Extracted text:
= = = = =

Study to Evaluate Whether BLI-489 Can be Safely Tolerated by Healthy Subjects Given Multiple Doses

Wyeth

Status and phase

Completed

Phase 1

Conditions

Healthy

Treatments

Drug: BLI-489

Drug: placebo

Study type

Interventional

Funder types

Industry

Identifiers

3219K1-1001

Details and patient eligibility

About

To determine the safety, tolerability, and drug absorption profile of multiple IV doses of BLI 489 in healthy subjects.

Enrollment

16 patients

Sex

All

Ages

18 to 50 years old

Volunteers

Accepts Healthy Volunteers

Inclusion criteria

Men or women of non-childbearing potential (WONCBP) aged 18 to 50 years inclusive at screening;
Body mass index (BMI) in the range of 18 to 32 kg/m2 and body weight ≥50 kg.;
Healthy as determined by the investigator on the basis of screening evaluations;
Calculated creatinine clearance within normal limits using the Cockcroft-Gault formula;
Nonsmoker or smoker of fewer than 10 cigarettes per day as determined by history, and if a smoker must be able to abstain from smoking during the inpatient stay;
Have a high probability for compliance with and completion of the study.

= = = = =

[Before-and-after coordinate records]
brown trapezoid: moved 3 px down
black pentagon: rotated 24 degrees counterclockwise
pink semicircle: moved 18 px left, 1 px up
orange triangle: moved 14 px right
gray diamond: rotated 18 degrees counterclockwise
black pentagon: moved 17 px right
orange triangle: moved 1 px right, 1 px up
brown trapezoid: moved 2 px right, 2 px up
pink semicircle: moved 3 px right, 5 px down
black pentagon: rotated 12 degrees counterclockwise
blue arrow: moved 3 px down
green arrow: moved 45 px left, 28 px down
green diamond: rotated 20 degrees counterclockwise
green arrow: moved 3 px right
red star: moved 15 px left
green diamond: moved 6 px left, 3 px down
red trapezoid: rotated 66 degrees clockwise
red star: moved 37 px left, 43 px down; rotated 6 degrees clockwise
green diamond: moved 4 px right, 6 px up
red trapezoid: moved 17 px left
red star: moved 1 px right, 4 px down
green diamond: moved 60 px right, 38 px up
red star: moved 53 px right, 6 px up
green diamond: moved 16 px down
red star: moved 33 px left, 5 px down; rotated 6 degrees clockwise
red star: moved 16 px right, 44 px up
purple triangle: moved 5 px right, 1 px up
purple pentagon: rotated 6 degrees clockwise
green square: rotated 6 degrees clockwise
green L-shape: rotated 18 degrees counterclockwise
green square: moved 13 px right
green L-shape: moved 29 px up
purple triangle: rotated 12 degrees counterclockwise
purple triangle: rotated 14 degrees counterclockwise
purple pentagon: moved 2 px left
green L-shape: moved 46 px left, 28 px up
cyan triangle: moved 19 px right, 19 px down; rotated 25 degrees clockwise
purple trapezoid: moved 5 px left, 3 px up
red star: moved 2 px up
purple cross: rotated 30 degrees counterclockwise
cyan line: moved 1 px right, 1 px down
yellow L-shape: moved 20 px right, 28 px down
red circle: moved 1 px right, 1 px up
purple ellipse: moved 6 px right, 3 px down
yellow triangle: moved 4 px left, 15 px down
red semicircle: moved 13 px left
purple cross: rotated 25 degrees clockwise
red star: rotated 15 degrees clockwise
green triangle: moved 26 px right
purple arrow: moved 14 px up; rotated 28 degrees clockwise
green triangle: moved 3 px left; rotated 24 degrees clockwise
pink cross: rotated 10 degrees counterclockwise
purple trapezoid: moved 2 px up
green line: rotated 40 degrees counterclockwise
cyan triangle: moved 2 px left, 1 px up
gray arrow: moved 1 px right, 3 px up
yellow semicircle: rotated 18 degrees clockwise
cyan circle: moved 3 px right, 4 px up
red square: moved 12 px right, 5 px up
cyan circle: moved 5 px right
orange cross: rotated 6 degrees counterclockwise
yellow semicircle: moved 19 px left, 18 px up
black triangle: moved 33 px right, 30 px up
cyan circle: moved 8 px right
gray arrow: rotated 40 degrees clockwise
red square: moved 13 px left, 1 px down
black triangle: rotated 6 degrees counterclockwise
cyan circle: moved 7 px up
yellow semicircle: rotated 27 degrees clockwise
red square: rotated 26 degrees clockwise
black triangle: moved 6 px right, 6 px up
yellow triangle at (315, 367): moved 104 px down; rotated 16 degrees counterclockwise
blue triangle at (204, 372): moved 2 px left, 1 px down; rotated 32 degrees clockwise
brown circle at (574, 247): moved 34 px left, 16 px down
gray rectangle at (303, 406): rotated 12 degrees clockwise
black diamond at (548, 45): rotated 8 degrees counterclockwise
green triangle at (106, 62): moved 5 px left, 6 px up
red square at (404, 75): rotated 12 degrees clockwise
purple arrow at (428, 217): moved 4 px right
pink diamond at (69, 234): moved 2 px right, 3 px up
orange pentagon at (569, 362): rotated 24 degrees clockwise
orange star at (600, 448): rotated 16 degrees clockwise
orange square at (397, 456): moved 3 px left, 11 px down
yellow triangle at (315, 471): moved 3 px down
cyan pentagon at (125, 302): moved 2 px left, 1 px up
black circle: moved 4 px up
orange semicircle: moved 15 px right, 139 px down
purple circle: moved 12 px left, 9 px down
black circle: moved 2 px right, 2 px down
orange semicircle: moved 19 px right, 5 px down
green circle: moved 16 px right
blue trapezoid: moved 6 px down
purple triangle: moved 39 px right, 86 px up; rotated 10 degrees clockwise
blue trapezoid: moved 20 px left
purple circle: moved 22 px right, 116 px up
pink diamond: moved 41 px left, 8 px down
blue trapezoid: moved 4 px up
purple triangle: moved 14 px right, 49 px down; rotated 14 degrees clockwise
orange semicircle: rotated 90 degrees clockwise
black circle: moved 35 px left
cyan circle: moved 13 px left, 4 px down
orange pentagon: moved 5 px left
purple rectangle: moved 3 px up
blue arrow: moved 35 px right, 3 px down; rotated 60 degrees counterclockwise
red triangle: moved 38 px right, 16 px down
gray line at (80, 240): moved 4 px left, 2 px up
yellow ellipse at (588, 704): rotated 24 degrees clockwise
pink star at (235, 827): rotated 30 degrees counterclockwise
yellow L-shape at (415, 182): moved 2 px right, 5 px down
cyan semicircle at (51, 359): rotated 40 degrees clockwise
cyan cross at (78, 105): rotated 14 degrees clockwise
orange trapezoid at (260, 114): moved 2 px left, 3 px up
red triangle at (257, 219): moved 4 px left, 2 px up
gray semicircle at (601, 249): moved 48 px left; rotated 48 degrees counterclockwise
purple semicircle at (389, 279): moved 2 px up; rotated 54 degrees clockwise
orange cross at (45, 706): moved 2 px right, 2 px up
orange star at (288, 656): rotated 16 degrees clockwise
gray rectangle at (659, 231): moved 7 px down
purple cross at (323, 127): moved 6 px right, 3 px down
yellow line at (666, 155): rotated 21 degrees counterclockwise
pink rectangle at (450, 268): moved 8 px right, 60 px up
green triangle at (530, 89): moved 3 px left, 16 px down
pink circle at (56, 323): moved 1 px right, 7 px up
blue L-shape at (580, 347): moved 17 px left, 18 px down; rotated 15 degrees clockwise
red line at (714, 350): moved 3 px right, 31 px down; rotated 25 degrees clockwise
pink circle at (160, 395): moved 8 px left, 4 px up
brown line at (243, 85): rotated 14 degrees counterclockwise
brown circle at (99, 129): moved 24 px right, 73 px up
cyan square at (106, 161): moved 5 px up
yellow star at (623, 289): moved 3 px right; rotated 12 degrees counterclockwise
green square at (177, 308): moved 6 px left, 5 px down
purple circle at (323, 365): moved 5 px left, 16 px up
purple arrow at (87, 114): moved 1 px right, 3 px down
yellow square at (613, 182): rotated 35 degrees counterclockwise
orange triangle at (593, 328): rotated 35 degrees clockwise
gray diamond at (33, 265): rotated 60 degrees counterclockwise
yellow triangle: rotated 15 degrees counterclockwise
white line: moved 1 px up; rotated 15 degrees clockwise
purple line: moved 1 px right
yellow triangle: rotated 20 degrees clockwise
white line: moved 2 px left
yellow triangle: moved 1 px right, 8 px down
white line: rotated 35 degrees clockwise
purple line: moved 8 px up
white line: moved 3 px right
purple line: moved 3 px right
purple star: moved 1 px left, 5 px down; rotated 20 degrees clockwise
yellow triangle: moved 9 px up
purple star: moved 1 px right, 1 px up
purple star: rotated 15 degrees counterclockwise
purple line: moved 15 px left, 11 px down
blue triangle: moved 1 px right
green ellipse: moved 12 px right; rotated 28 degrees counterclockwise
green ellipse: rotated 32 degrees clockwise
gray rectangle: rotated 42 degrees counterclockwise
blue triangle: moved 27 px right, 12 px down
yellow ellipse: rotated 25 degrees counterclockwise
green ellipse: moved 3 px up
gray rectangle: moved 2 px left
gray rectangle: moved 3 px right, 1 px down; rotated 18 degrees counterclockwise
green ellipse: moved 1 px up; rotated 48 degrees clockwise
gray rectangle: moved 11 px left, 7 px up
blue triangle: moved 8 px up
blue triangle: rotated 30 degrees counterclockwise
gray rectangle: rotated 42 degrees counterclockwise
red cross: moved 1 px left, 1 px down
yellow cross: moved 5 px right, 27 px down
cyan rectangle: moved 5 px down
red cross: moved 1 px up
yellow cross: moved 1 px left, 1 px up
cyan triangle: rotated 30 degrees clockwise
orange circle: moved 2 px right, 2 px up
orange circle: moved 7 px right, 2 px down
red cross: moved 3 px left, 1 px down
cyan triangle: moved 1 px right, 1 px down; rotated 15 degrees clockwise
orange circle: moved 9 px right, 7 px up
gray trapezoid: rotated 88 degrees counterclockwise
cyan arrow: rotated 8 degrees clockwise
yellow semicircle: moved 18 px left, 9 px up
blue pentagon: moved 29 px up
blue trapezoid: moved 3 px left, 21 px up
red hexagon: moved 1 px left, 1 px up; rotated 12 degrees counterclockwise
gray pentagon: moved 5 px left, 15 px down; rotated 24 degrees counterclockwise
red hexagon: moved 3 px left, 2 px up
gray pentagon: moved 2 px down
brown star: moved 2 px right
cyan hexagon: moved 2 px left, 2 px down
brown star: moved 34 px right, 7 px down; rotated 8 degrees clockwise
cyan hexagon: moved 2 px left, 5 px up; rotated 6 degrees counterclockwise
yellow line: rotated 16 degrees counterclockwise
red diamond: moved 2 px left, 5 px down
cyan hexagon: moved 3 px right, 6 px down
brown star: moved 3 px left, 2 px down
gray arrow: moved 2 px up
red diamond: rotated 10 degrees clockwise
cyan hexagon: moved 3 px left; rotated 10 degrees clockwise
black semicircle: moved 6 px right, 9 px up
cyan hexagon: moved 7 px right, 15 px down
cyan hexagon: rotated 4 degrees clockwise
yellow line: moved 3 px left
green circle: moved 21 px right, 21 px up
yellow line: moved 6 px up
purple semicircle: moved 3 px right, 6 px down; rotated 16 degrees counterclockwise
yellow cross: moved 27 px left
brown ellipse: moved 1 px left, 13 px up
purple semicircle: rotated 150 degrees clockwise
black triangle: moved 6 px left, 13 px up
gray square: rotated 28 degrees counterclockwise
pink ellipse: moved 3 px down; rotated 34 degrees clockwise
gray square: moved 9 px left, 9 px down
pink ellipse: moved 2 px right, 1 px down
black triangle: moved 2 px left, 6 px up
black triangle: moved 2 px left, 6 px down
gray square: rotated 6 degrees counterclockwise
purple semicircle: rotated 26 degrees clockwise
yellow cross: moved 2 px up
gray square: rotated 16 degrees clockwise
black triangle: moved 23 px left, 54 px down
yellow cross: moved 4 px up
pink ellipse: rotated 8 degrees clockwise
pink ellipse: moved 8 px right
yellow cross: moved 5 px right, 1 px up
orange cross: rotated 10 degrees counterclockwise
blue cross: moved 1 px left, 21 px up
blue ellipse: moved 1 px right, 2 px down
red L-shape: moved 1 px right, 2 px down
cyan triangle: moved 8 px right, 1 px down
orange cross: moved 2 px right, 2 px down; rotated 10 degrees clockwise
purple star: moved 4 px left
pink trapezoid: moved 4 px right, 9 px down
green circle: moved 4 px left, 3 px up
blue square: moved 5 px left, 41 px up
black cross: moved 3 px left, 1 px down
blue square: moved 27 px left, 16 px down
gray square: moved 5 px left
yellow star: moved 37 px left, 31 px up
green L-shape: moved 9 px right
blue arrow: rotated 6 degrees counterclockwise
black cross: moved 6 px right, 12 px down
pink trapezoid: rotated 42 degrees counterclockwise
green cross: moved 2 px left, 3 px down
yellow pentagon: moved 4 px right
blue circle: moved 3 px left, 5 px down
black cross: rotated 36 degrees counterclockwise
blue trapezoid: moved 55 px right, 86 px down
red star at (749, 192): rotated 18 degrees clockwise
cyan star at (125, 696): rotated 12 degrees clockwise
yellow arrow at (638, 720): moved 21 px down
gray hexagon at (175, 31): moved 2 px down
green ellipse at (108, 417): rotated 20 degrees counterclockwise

= = = = =

Supply the next part of the BLI-489 study listing, picking up after its final inclusion criterion.

Exclusion criteria

Presence or history of any disorder that may prevent the successful completion of the study;
Any significant cardiovascular, hepatic, renal, respiratory, gastrointestinal, endocrine, immunologic, dermatologic, hematologic, neurologic, or psychiatric disease;
Any surgical or medical condition that may interfere with the distribution, metabolism, or excretion of the investigational product;
Acute disease state (eg, nausea, vomiting, fever, or diarrhea) within 7 days before study day 1;
History of drug abuse within 1 year before study day 1;
Admitted alcohol abuse or history of alcohol use that may interfere with the subject's ability to comply with the protocol requirements.